# When to take a pup from the mother?



## William H Bonney (Jan 14, 2003)

Pulled my pup on the 49th day.


----------



## GamebirdPreserve (Nov 21, 2006)

MuddyPaws1 said:


> Thanks for the responses.
> 
> I talked to the breeder and there is no way I can get the pup at 7 weeks due to the person picking before me can't get to the breeder until after the 7 week mark so I will have to wait for them to pick.
> 
> I am so excited about the new pup.


 
*I would not be concerned. As long as your breeder is taking good care of your puppy ... I am sure that your puppy is in very good hands. *

*Again, there is no absolute right or wrong answer. There are so many variables that you will need to consider in order to decide what would be the best option for each puppy.* There are PROS and CONS to each and every choice. It also makes perfect sense that the different breeds may have different socialization requirements, with different maturity levels, as well. These are all things to consider.

*Most importantly, the timing will depend on the attention or lack thereof that the breeder gives to them.* I think that later separation is okay as long as the breeder is properly socializing it, too. How much HUMAN interaction are the puppies receiving with the breeder? Ask your breeder a lot of questions. Remember that proper socialization comes not only from the litter pack, but from humans and day-to-day new experiences, as well. 

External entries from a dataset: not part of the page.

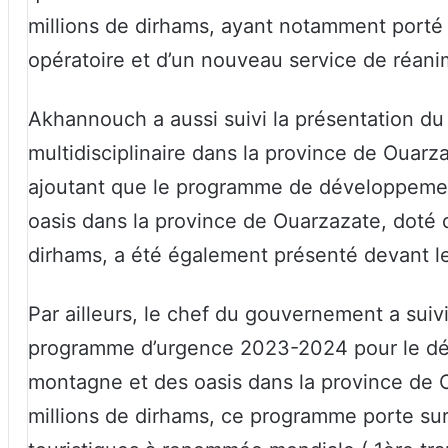
millions de dirhams, ayant notamment porté 
opératoire et d’un nouveau service de réani
Akhannouch a aussi suivi la présentation du 
multidisciplinaire dans la province de Ouar
ajoutant que le programme de développeme
oasis dans la province de Ouarzazate, doté 
dirhams, a été également présenté devant 
Par ailleurs, le chef du gouvernement a suivi
programme d’urgence 2023-2024 pour le d
montagne et des oasis dans la province de 
millions de dirhams, ce programme porte sur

Enjoy that new puppy when you get it!


----------



## Putman Lake Campground (Oct 4, 2010)

MuddyPaws1 said:


> Thanks for the responses.
> 
> I talked to the breeder and there is no way I can get the pup at 7 weeks due to the person picking before me can't get to the breeder until after the 7 week mark so I will have to wait for them to pick.
> 
> I am so excited about the new pup.


What are you getting?


----------



## MuddyPaws1 (Apr 7, 2011)

Getting an English setter and based on the latest pics they seem to be being socialized a little.


----------



## #8 shot (Aug 27, 2009)

I did not get my last 2 until 12 weeks; just the way things worked out. And I found that worked pretty well for us. 

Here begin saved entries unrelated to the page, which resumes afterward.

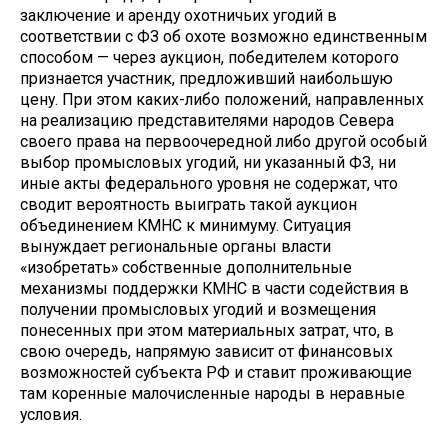
заключение и аренду охотничьих угодий в
соответствии с ФЗ об охоте возможно единственным
способом — через аукцион, победителем которого
признается участник, предложивший наибольшую
цену. При этом каких-либо положений, направленных
на реализацию представителями народов Севера
своего права на первоочередной либо другой особый
выбор промысловых угодий, ни указанный ФЗ, ни
иные акты федерального уровня не содержат, что
сводит вероятность выиграть такой аукцион
объединением КМНС к минимуму. Ситуация
вынуждает региональные органы власти
«изобретать» собственные дополнительные
механизмы поддержки КМНС в части содействия в
получении промысловых угодий и возмещения
понесенных при этом материальных затрат, что, в
свою очередь, напрямую зависит от финансовых
возможностей субъекта РФ и ставит проживающие
там коренные малочисленные народы в неравные
условия.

I think this falls into the same thing as when to have a dog fixed. Everybody has a theory.


----------



## Shotgun Kennel (Feb 9, 2007)

Take the cute one!


----------



## MuddyPaws1 (Apr 7, 2011)

hahahahaha


----------



## folpak (Feb 6, 2008)

took my pup out at 49days, he is now 9weeks old and almost fully house broken he also knows sit/stay and getting pretty good at left and right hand signals... Just saying. Teach your pup to learn at a early age and make it a way of life, seems like a solid idea to me.


----------